▸ Collection entries:
_ _ _ _ _
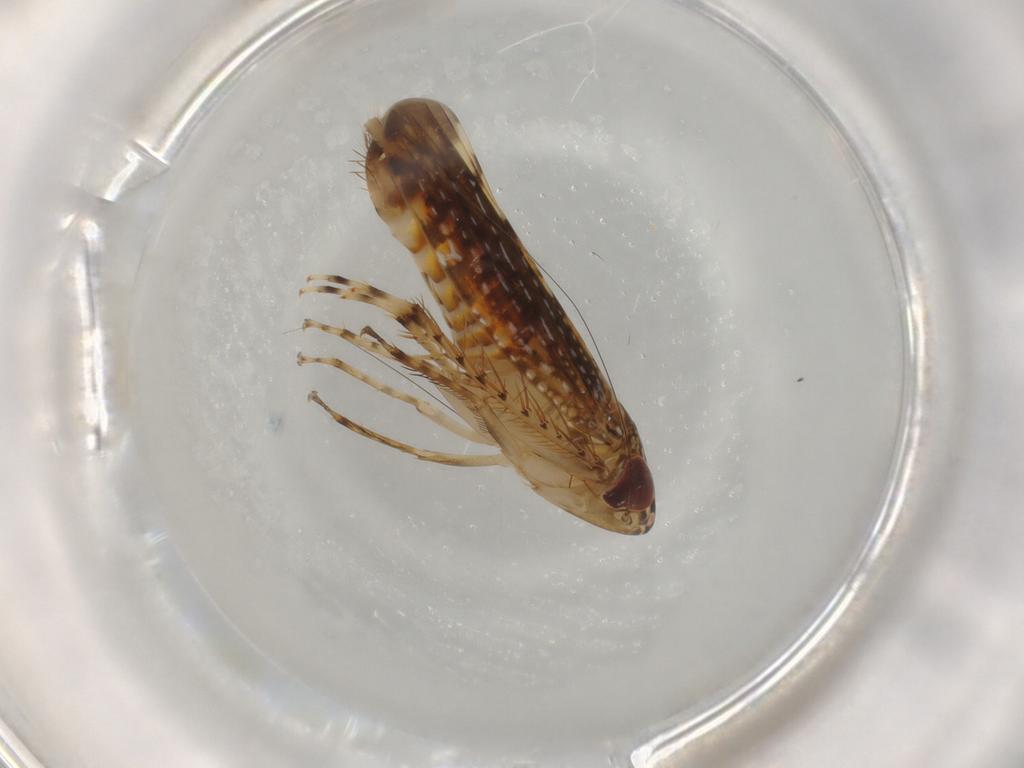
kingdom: Animalia
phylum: Arthropoda
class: Insecta
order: Hemiptera
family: Cicadellidae
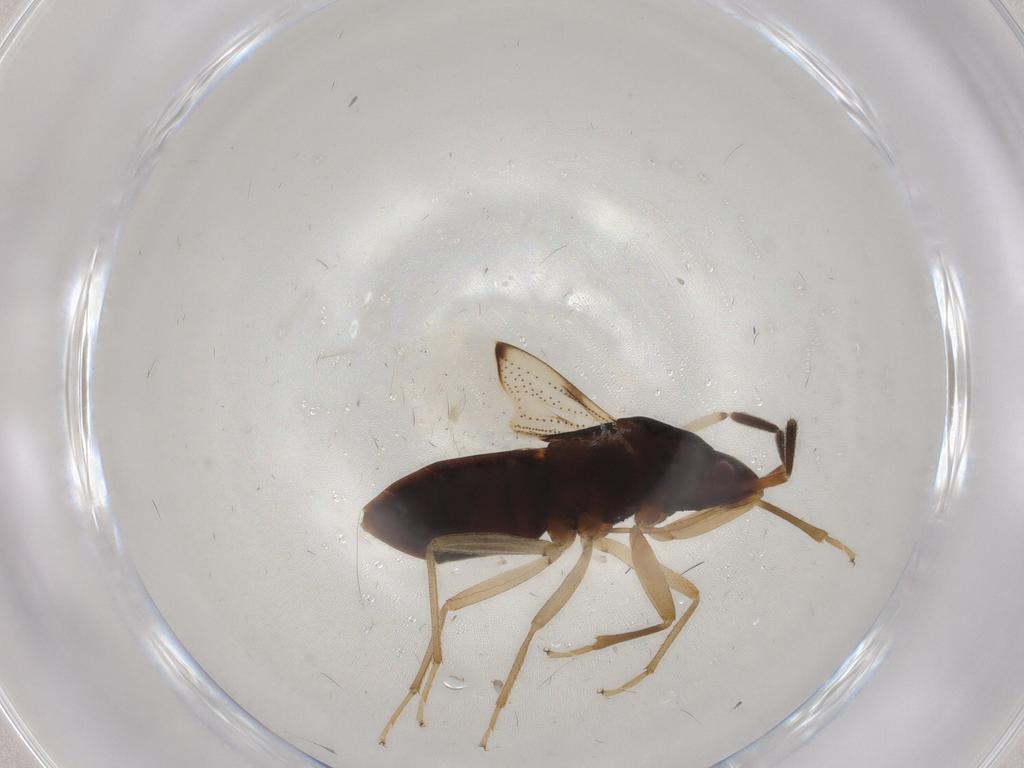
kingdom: Animalia
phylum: Arthropoda
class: Insecta
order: Hemiptera
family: Rhyparochromidae
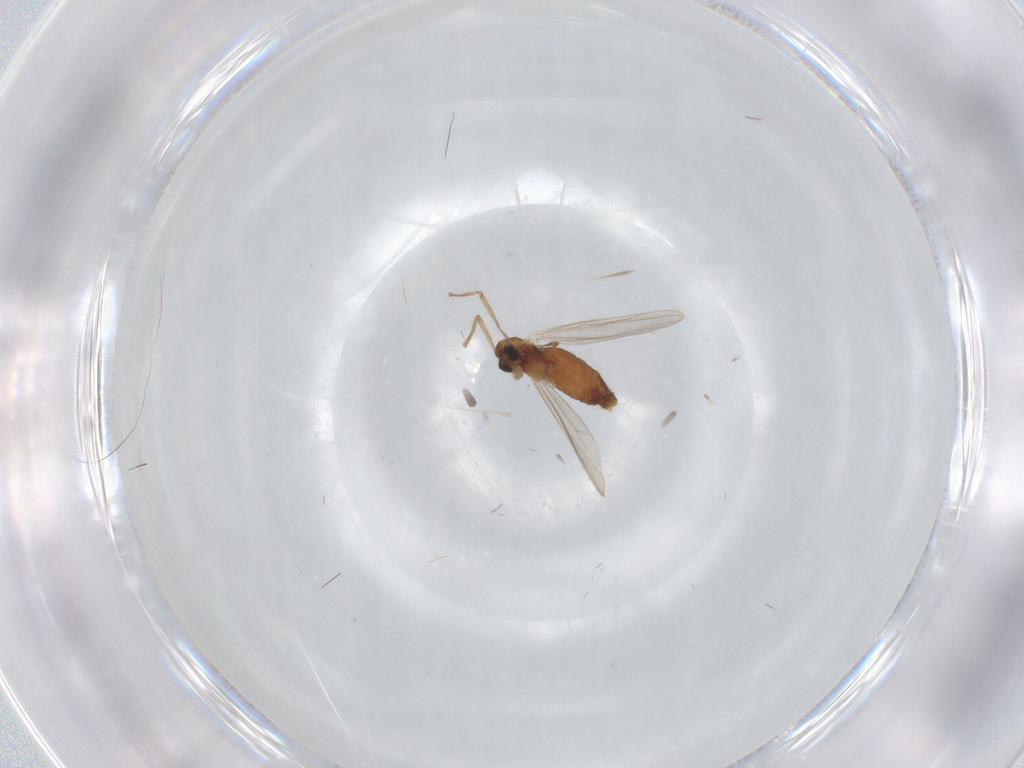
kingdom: Animalia
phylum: Arthropoda
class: Insecta
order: Diptera
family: Chironomidae
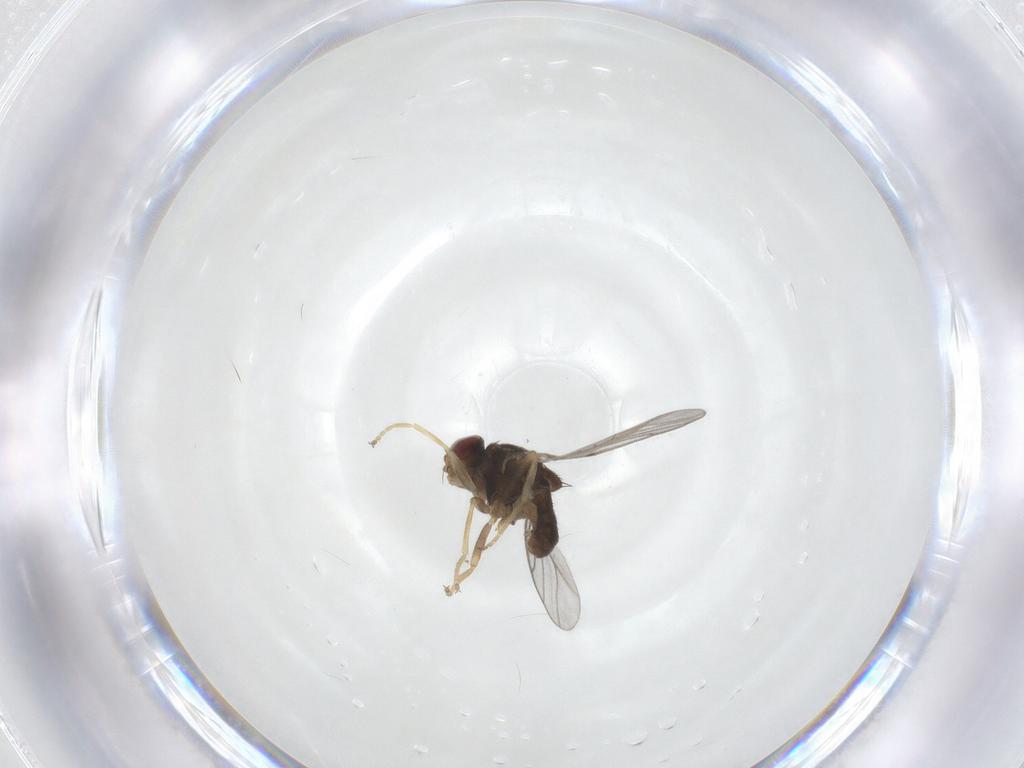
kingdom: Animalia
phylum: Arthropoda
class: Insecta
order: Diptera
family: Chloropidae
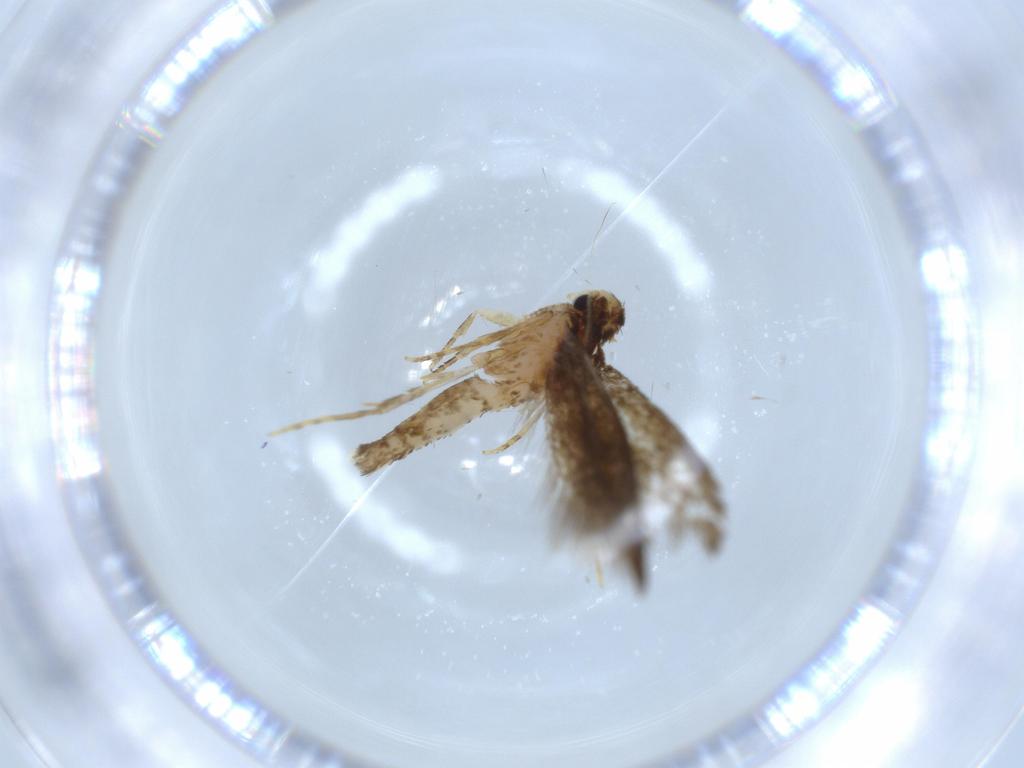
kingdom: Animalia
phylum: Arthropoda
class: Insecta
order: Lepidoptera
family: Tineidae
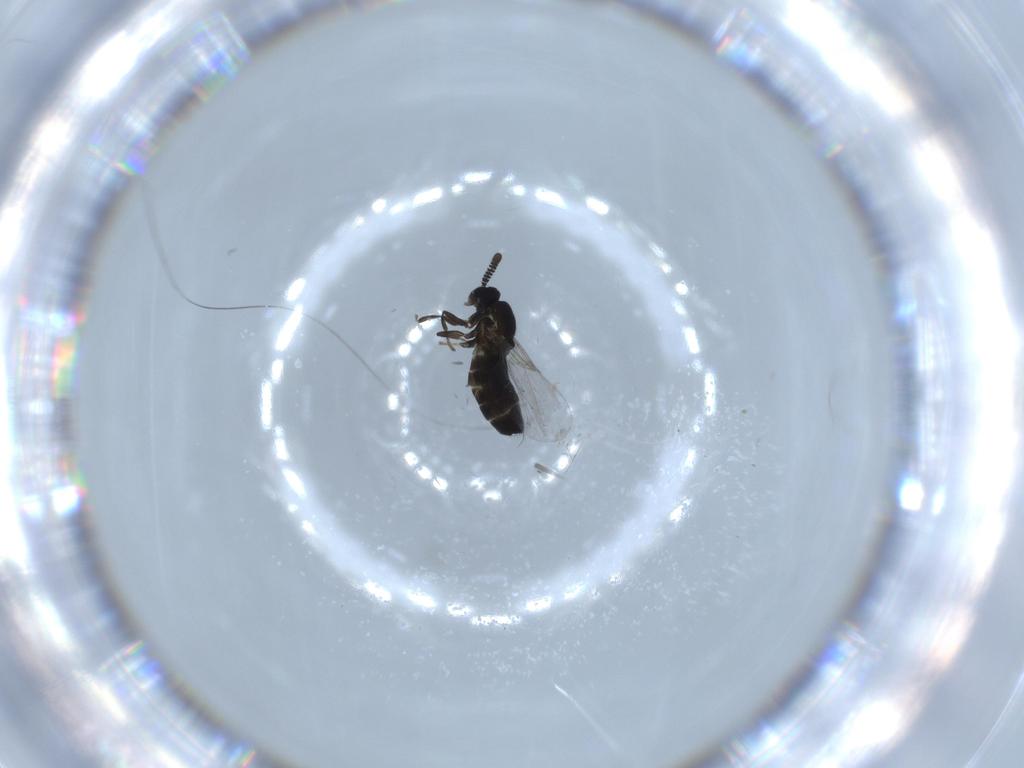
_ _ _ _ _
Collect every line of the records that contains the string "family", treating case as significant.

family: Cicadellidae
family: Rhyparochromidae
family: Chironomidae
family: Chloropidae
family: Tineidae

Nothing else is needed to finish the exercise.